Alexandra titubeó. Le incomodaba sentir el peso de la urna sobre el regazo, pero no concebía la idea de abandonarla en un almacén. ¿Y si se perdía en algún laberinto burocrático? Tal vez encontrara a la anciana pareja o a aquel hombre de ojos tan bellos y, al llevarlos a la comisaría, descubrirían que su tesoro había desaparecido o que no había forma de recuperarlo. ¿De qué serviría entonces que se disculpara? Posó las manos en la bolsa. Comenzó a sentir el picor de la prolongada cicatriz de su muñeca y tuvo que hacer un esfuerzo para no rascársela.
—Si no le importa —dijo—, prefiero que me dé la dirección. Quiero llevar las cenizas yo misma. Así me quedaré más tranquila.
El hombre la miró con seriedad. Su ojo saltaba de pronto como si perteneciera a otro sistema nervioso. Desplegó las manos sobre la mesa y se encogió de hombros.
—Como quiera —dijo.
Abrió de nuevo su pasaporte y anotó algunos datos. Sacó una hoja de papel en blanco, dibujó algo en ella y se la pasó: era un pequeño plano dibujado con claridad. Debajo había escrito algunas palabras.
—Aquí está la ruta. Es una localidad cercana a Sofía. ¿Tiene usted coche?
A Alexandra le pareció una pregunta innecesariamente sarcástica y temió que estuviera a punto de ofrecerle un coche policial.
—No, no —dijo apresuradamente—. Pero tengo un amigo que puede llevarme.
Él asintió con un gesto. Quizá solo quería librarse de ella, al fin y al cabo.
—¿Por qué no me llama cuando haya devuelto la bolsa? Para que sepamos que es asunto concluido. Aquí tiene mi tarjeta. ¿Tiene usted dirección postal o número de teléfono en Bulgaria?
—No, lo siento —contestó ella—. Todavía no, quiero decir. Pero espero tener pronto un teléfono. —Se abstuvo de decirle que ello dependería de cuánto costara—. Voy a dar clases en el Instituto Central Inglés.
El Mago anotó la información. Su tarjeta estaba en alfabeto cirílico, y Alexandra se la guardó en la cartera, con sus flamantes billetes búlgaros de diez y veinte leva.

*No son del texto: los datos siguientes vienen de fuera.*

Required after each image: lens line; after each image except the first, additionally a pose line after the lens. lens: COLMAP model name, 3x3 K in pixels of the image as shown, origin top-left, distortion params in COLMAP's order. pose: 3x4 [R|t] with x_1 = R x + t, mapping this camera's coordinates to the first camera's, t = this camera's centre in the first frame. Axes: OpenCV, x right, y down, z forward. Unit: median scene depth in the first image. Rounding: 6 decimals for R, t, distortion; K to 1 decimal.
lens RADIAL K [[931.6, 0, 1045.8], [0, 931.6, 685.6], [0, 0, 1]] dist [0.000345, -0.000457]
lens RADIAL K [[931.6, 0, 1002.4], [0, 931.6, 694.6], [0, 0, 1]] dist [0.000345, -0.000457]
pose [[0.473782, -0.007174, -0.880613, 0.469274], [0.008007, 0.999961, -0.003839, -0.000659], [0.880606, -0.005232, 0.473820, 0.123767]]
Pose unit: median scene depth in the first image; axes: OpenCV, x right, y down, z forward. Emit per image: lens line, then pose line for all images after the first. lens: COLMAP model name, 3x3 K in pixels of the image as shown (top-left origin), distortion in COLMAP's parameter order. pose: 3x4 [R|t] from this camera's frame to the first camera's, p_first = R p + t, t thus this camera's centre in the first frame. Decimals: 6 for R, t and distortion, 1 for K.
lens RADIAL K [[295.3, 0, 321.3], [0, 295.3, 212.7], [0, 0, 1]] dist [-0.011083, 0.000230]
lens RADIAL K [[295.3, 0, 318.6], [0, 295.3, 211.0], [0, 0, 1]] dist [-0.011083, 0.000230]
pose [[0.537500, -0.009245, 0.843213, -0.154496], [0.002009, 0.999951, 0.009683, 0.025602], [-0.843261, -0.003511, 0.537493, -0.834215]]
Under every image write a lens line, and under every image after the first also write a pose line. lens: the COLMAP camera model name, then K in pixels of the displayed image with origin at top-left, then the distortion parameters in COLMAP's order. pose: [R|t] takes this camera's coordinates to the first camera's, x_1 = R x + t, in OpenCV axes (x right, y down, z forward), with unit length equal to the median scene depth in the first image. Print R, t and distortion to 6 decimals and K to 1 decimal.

—Gracias —dijo tendiéndole la mano.
Él se la estrechó afablemente, sin añadir nada más, y la acompañó hasta la puerta. Alexandra se preguntó de nuevo si el súbito interés que le había parecido observar en él había sido un espejismo. Quizá solo quería desentenderse de un asunto tan nimio. La dragona no se levantó para acompañarla hasta la salida.
En el pasillo, Alexandra miró la hoja que le había dado el hombre: una dirección pulcramente anotada en cirílico y a continuación en alfabeto latino, pero sin número de teléfono. El plano mostraba una carretera que iba desde Sofía a un punto negro situado al este de la ciudad. Ciento veinte kilómetros, había añadido con su letra impecable. No estaba muy lejos, aunque sí mucho más de lo que esperaba Alexandra. Le chocó que no le hubiera anotado ningún nombre, pero no pensaba volver a llamar a su puerta para preguntarle a quién tenía que buscar. Había guardado la esperanza de que le hubiese anotado el nombre de un hombre alto vestido para un funeral.
Fuera, en la calle, brillaba el sol y hacía calor. Alexandra tuvo la escalofriante sensación de haber salido de una cripta y hallarse viva otra vez. Los árboles y los edificios parecían flotar bajo el peso de su cansancio. Entonces el taxista levantó la vista de sus periódicos y la saludó con la mano a través del parabrisas, y por un instante casi tuvo la sensación de estar en casa.